ACTIVITÉ: Traduisez en anglais cette phrase de l'extrait sur l'immigration : « Le philosophe Thomas d'Aquin (XIIIème siècle) a établi les limites de l'hospitalité due aux étrangers en se basant sur la Bible et en prenant compte de la prudence aristotélicienne. »

EXTRAIT CHOISI:
Non, tous les humains ne sont pas identiques. Ils se diffèrent par leur nation dont chacune d’entre elles a ses spécificités : culture, religion, mode de vie, et sa façon de voir le monde qui lui est propre. En faisant partie d’un pays, l’homme adopte son histoire et ses mythes, admire ses héros et se forge un caractère.

De plus, nous remarquons qu’au sein même d’un pays subsistent des différences entre les régions et les villes. Effectivement, nous constatons bien des rivalités historiques entre la Bretagne et la Normandie, ou encore des divergences flagrantes entre les Parisiens et les Marseillais notamment à travers leur opposition dans le sport avec l’OM et le PSG. Pourquoi cela serait-il valable pour les régions et villes et non pour les pays ?

Délinquance et immigration

Le problème n’est pas l’origine d’un voyou car la délinquance n’a pas de passeport. En effet, même des Français de souche peuvent être des criminels et constituer un danger pour la société. Dans toute société et en tous temps, il y a des brigands qui enfreignent la loi. Le rôle de la politique est justement de prévoir ce qui est dangereux pour les citoyens et de les protéger au nom du bien commun. Elle doit établir les moyens nécessaires pour les empêcher de commettre des crimes et protéger le reste des citoyens contre ces menaces.

Mais la délinquance d’un étranger est différente. Contrairement à ce qui est énoncé précédemment, le crime d’un immigré est évitable : si la délinquance n’a pas de passeport, on peut néanmoins éviter qu’elle ne vienne chez nous en la contrôlant.

Thomas d’Aquin et l’immigration ( approche philosophique)

Le philosophe Thomas d’Aquin (XIIIème siècle) a établi les limites de l’hospitalité due aux étrangers en se basant sur la Bible et en prenant compte de la prudence aristotélicienne. Il rappelle tout d’abord l’inégalité présente dans nos relations avec l’étranger, puisque le peuple peut entretenir avec lui deux sortes de rapports : dans la paix ou dans la guerre. De ce fait, chaque nation a le droit de décider quel type d’immigration peut être considérée comme pacifique et donc bénéfique pour le bien commun, et quel type peut être rejetée comme hostile et donc nuisible à ce dernier. Par exemple, au vu du taux de natalité et de chômage, on comprend que l’Allemagne puisse accepter un nombre beaucoup plus grand de migrants que la France.

DONNÉES FOURNIES:
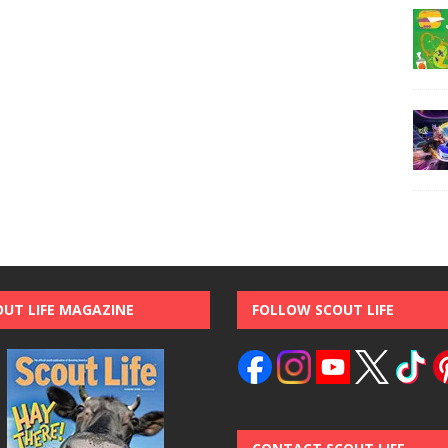
OUT LIFE MAGAZINE
FOLLOW SCOUT LIFE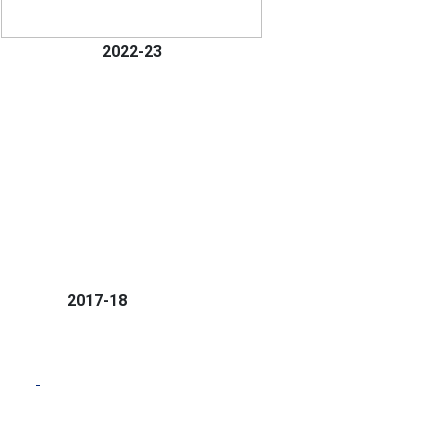
2022-23
2017-18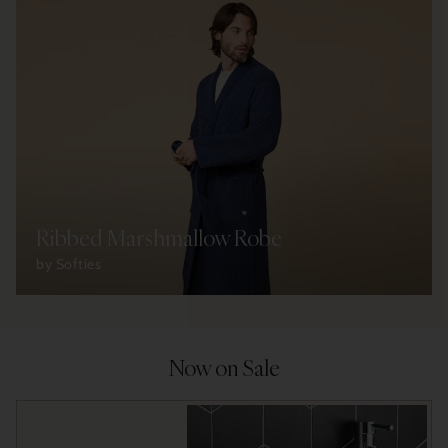
Ribbed Marshmallow Robe
by Softies
Now on Sale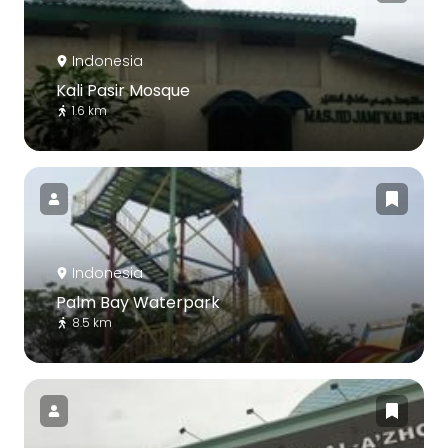
Indonesia
Kali Pasir Mosque
1.6 km
Indonesia
Palm Bay Waterpark
8.5 km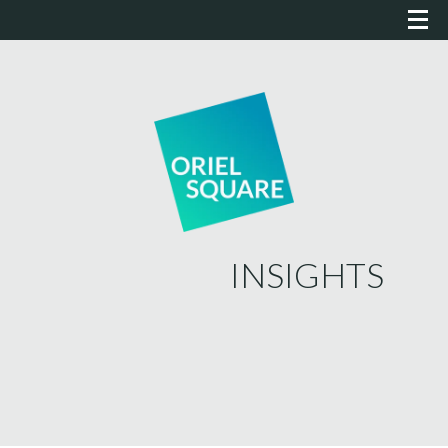
INSIGHTS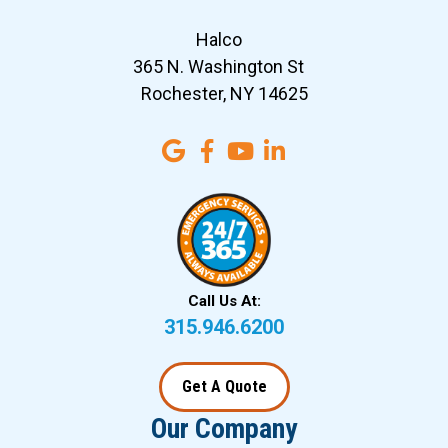
Halco
365 N. Washington St
Rochester, NY 14625
Call Us At:
315.946.6200
Get A Quote
Our Company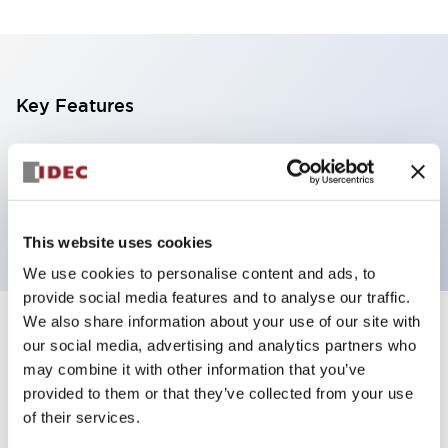
Key Features
5 tiers, direct mount, black base,
steady/flashing/alarm, red, yellow, green, blue and
white color transparent lens
This website uses cookies
We use cookies to personalise content and ads, to
provide social media features and to analyse our traffic.
We also share information about your use of our site with
+
Specifications
Expand All
our social media, advertising and analytics partners who
may combine it with other information that you’ve
Aesthetic Specifications
provided to them or that they’ve collected from your use
of their services.
Functional Specifications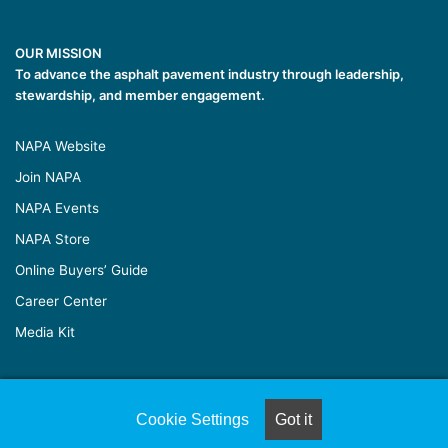
OUR MISSION
To advance the asphalt pavement industry through leadership,
stewardship, and member engagement.
NAPA Website
Join NAPA
NAPA Events
NAPA Store
Online Buyers’ Guide
Career Center
Media Kit
© Copyright 2026, All Rights Reserved |
Naylor Association
Cookie Settings
Got it
Solutions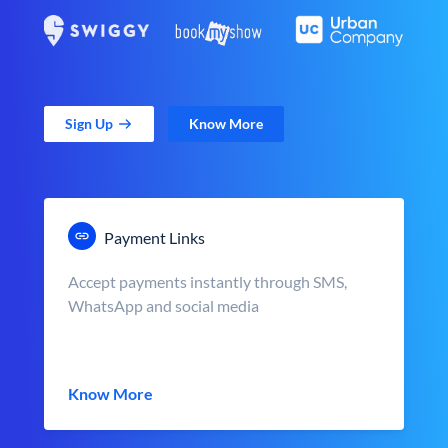
Sign Up
Know More
Payment Links
Accept payments instantly through SMS,
WhatsApp and social media
Know More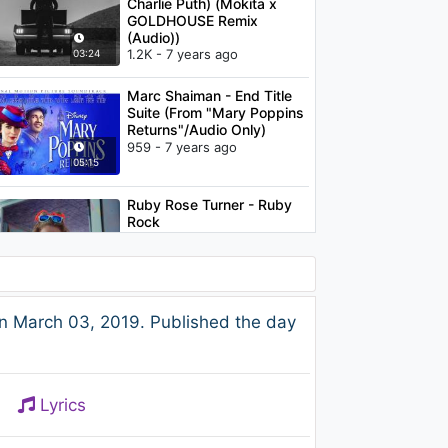
Charlie Puth) (Mokita x
GOLDHOUSE Remix
(Audio))
1.2K - 7 years ago
03:24
Marc Shaiman - End Title
Suite (From "Mary Poppins
Returns"/Audio Only)
959 - 7 years ago
05:15
Ruby Rose Turner - Ruby
Rock
2.3K - 7 years ago
02:35
SONO - Keep Control Plus
n March 03, 2019. Published the day
(Fedde Legrand mix -
2009)
1.2K - 7 years ago
04:36
Lyrics
G-Eazy - Endless Summer
Freestyle (Audio) ft. YG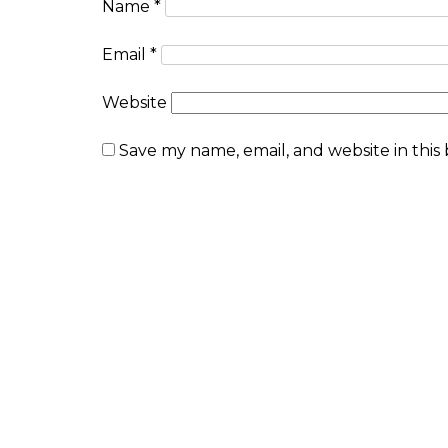
Name
*
Email
*
Website
Save my name, email, and website in this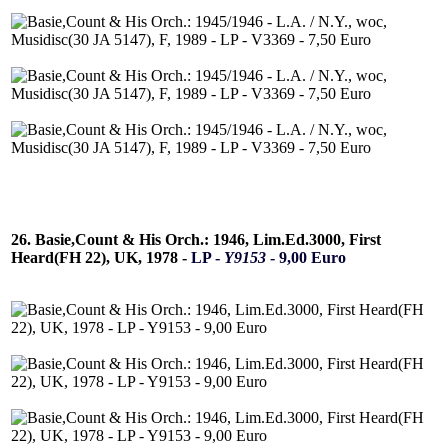
26. Basie,Count & His Orch.: 1946, Lim.Ed.3000, First
Heard(FH 22), UK, 1978 -
LP -
Y9153
- 9,00 Euro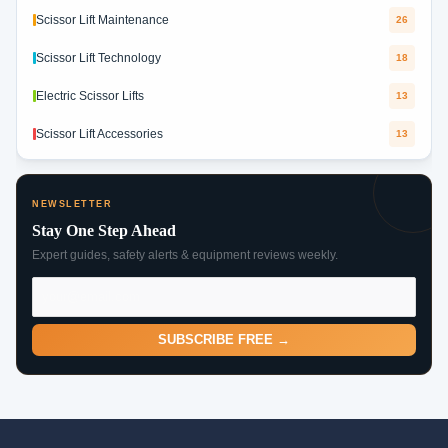
Scissor Lift Maintenance
26
Scissor Lift Technology
18
Electric Scissor Lifts
13
Scissor Lift Accessories
13
NEWSLETTER
Stay One Step Ahead
Expert guides, safety alerts & equipment reviews weekly.
SUBSCRIBE FREE →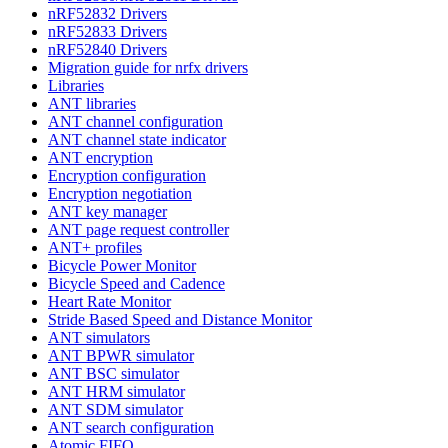
nRF52832 Drivers
nRF52833 Drivers
nRF52840 Drivers
Migration guide for nrfx drivers
Libraries
ANT libraries
ANT channel configuration
ANT channel state indicator
ANT encryption
Encryption configuration
Encryption negotiation
ANT key manager
ANT page request controller
ANT+ profiles
Bicycle Power Monitor
Bicycle Speed and Cadence
Heart Rate Monitor
Stride Based Speed and Distance Monitor
ANT simulators
ANT BPWR simulator
ANT BSC simulator
ANT HRM simulator
ANT SDM simulator
ANT search configuration
Atomic FIFO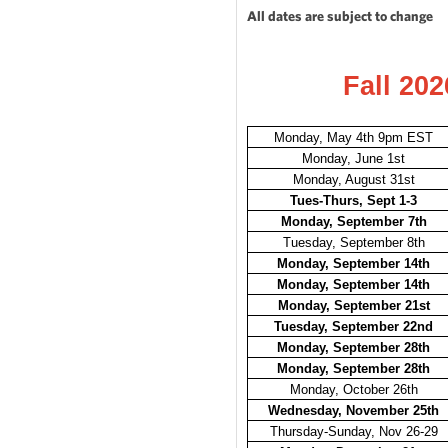
All dates are subject to change
Fall 202
Monday, May 4th 9pm EST
Monday, June 1st
Monday, August 31st
Tues-Thurs, Sept 1-3
Monday, September 7th
Tuesday, September 8th
Monday, September 14th
Monday, September 14th
Monday, September 21st
Tuesday, September 22nd
Monday, September 28th
Monday, September 28th
Monday, October 26th
Wednesday, November 25th
Thursday-Sunday, Nov 26-29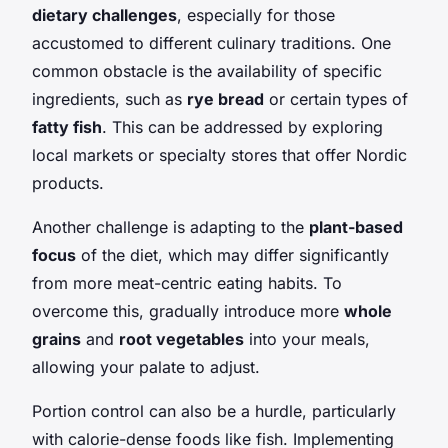
dietary challenges
, especially for those
accustomed to different culinary traditions. One
common obstacle is the availability of specific
ingredients, such as
rye bread
or certain types of
fatty fish
. This can be addressed by exploring
local markets or specialty stores that offer Nordic
products.
Another challenge is adapting to the
plant-based
focus
of the diet, which may differ significantly
from more meat-centric eating habits. To
overcome this, gradually introduce more
whole
grains
and
root vegetables
into your meals,
allowing your palate to adjust.
Portion control can also be a hurdle, particularly
with calorie-dense foods like fish. Implementing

RÉPONSE ATTENDUE: The philosopher Thomas Aquinas (13th century) set out the limits of the hospitality owed to foreigners, basing himself on the Bible and taking Aristotelian prudence into account.